## Start Records shown
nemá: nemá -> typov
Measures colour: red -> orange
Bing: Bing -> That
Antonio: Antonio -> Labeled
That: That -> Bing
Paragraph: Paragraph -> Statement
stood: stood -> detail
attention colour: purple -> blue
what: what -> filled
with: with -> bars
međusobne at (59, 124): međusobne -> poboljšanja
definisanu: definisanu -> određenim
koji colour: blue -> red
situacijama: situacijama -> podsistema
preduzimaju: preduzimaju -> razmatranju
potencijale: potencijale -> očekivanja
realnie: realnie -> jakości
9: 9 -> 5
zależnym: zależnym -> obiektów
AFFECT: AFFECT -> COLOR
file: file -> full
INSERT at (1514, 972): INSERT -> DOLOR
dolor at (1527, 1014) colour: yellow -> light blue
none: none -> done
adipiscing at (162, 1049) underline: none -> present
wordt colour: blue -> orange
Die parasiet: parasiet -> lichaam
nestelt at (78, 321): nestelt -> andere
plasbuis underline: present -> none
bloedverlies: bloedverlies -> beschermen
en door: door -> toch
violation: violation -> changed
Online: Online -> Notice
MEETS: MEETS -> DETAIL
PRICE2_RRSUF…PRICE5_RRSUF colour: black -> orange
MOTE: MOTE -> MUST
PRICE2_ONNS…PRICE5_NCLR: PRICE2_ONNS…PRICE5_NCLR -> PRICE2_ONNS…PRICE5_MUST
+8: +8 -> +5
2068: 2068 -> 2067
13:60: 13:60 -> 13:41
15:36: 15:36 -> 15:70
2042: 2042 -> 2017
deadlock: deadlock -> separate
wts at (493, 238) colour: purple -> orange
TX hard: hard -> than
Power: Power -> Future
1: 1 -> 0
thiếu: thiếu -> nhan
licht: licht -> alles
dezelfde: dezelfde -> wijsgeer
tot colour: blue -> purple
## End Records shown
Requirement:
Render every line of the material above as a Markdown table with the columns "Row" and "Change", numbering the rows in order and omitting blank lines.

Task result:
| Row | Change |
|---|---|
| 1 | nemá: nemá -> typov |
| 2 | Measures colour: red -> orange |
| 3 | Bing: Bing -> That |
| 4 | Antonio: Antonio -> Labeled |
| 5 | That: That -> Bing |
| 6 | Paragraph: Paragraph -> Statement |
| 7 | stood: stood -> detail |
| 8 | attention colour: purple -> blue |
| 9 | what: what -> filled |
| 10 | with: with -> bars |
| 11 | međusobne at (59, 124): međusobne -> poboljšanja |
| 12 | definisanu: definisanu -> određenim |
| 13 | koji colour: blue -> red |
| 14 | situacijama: situacijama -> podsistema |
| 15 | preduzimaju: preduzimaju -> razmatranju |
| 16 | potencijale: potencijale -> očekivanja |
| 17 | realnie: realnie -> jakości |
| 18 | 9: 9 -> 5 |
| 19 | zależnym: zależnym -> obiektów |
| 20 | AFFECT: AFFECT -> COLOR |
| 21 | file: file -> full |
| 22 | INSERT at (1514, 972): INSERT -> DOLOR |
| 23 | dolor at (1527, 1014) colour: yellow -> light blue |
| 24 | none: none -> done |
| 25 | adipiscing at (162, 1049) underline: none -> present |
| 26 | wordt colour: blue -> orange |
| 27 | Die parasiet: parasiet -> lichaam |
| 28 | nestelt at (78, 321): nestelt -> andere |
| 29 | plasbuis underline: present -> none |
| 30 | bloedverlies: bloedverlies -> beschermen |
| 31 | en door: door -> toch |
| 32 | violation: violation -> changed |
| 33 | Online: Online -> Notice |
| 34 | MEETS: MEETS -> DETAIL |
| 35 | PRICE2_RRSUF…PRICE5_RRSUF colour: black -> orange |
| 36 | MOTE: MOTE -> MUST |
| 37 | PRICE2_ONNS…PRICE5_NCLR: PRICE2_ONNS…PRICE5_NCLR -> PRICE2_ONNS…PRICE5_MUST |
| 38 | +8: +8 -> +5 |
| 39 | 2068: 2068 -> 2067 |
| 40 | 13:60: 13:60 -> 13:41 |
| 41 | 15:36: 15:36 -> 15:70 |
| 42 | 2042: 2042 -> 2017 |
| 43 | deadlock: deadlock -> separate |
| 44 | wts at (493, 238) colour: purple -> orange |
| 45 | TX hard: hard -> than |
| 46 | Power: Power -> Future |
| 47 | 1: 1 -> 0 |
| 48 | thiếu: thiếu -> nhan |
| 49 | licht: licht -> alles |
| 50 | dezelfde: dezelfde -> wijsgeer |
| 51 | tot colour: blue -> purple |